-- Problems to work on --
**a.** In the commentary on the regime and the courts, what choice is called costly?
**b.** Extend the commentary on the regime and the courts past its final sentence.

-- Source extract --
The regime can be relied upon to supply its own "emergency," of course. And a properly cowed and subjugated Secretary of State can be relied upon to offer whatever verbal formula is required.
If there is any comfort to be taken, I find it in two or three things: 1) The regime can be counted on to offer five or six justifications for its actions on any given day, even if they contradict each other and render the justifications incoherent and untrustworthy, and to careen wildly between enforcement and non-enforcement. 2) The more lawyers it fires, or who resign after being told to make bad or improper arguments that would violate their oaths, consciences, or law licenses, the worse things will go for it in the courts.* Opting for "loyalty" over competence and integrity is a costly choice. 3) The more it does, the more it says, the more pretextual or inconsistent or incoherent its arguments become, the more likely it is that at some point the courts--including the Supreme Court--will rethink any general presumption of deference to the executive branch, and reconsider any general or trending reluctance to scrutinize and second-guess the executive's motives, in both separation of powers cases and rights cases.

-- Dataset excerpt --
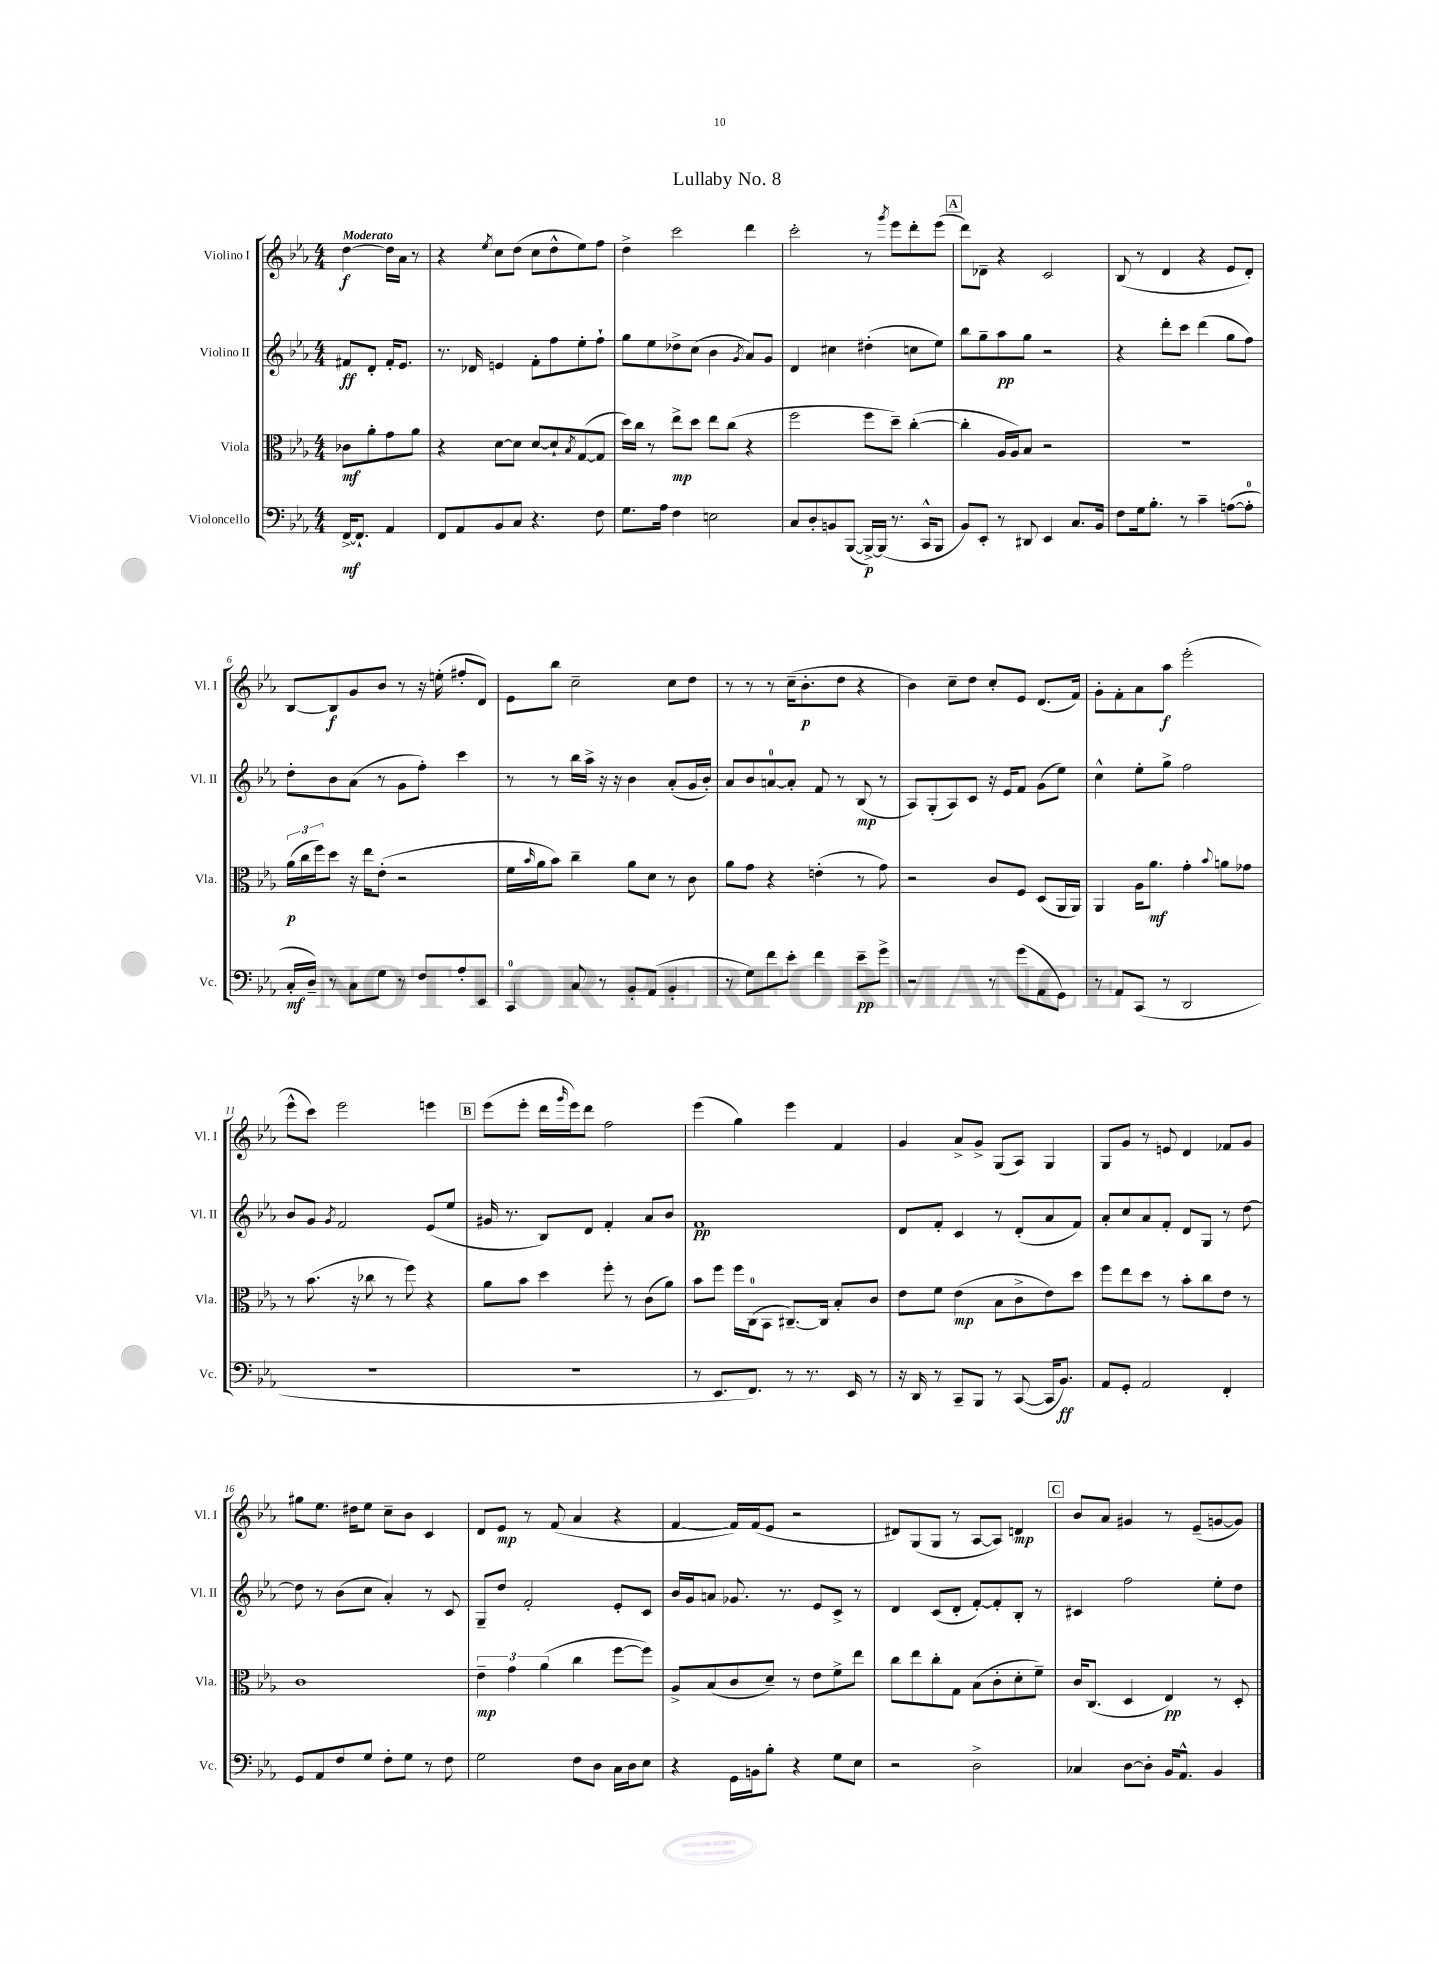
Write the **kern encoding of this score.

-- Exercise answers --
**a.** Opting for "loyalty" over competence and integrity.

**b.**
Law should not be remade for every new administration, and there are good general reasons for judicial deference to the political branches. But I'm reminded of a quote from Harry Kalven: "The Court thus has a hybrid role; and the arresting thing is that were its role to be purified in either direction--by having it become more simply a court and nothing more, or by having it become, bluntly, a political agency and nothing more--it would lose its power and its purpose. The special burden of the Court...is to exercise great political powers while still acting like a court, or if we prefer, to exercise judicial powers over a wide domain while remaining concerned, realistic, and alert as to the political significance of what it is doing." Even as a highly judicial body, the Court is not obliged to remain blind to the nature of this regime and its approach to the executive branch--both in its organization and in its exercise of power. Its reluctance to look behind presidential actions depended on its assumption of the existence of an "impersonal, thoroughly institutional presidency," sufficiently bureaucratized and staffed by capable individuals who provide internal constraints that its actions and good faith could be given some presumptive credence. But the Court exists in a dynamic relationship with the presidency and Congress. The faster, harder, and further the regime runs from a professionalized institutional model, the more likely it will be that the Court adjusts its assumptions and presumptions accordingly.* As it should.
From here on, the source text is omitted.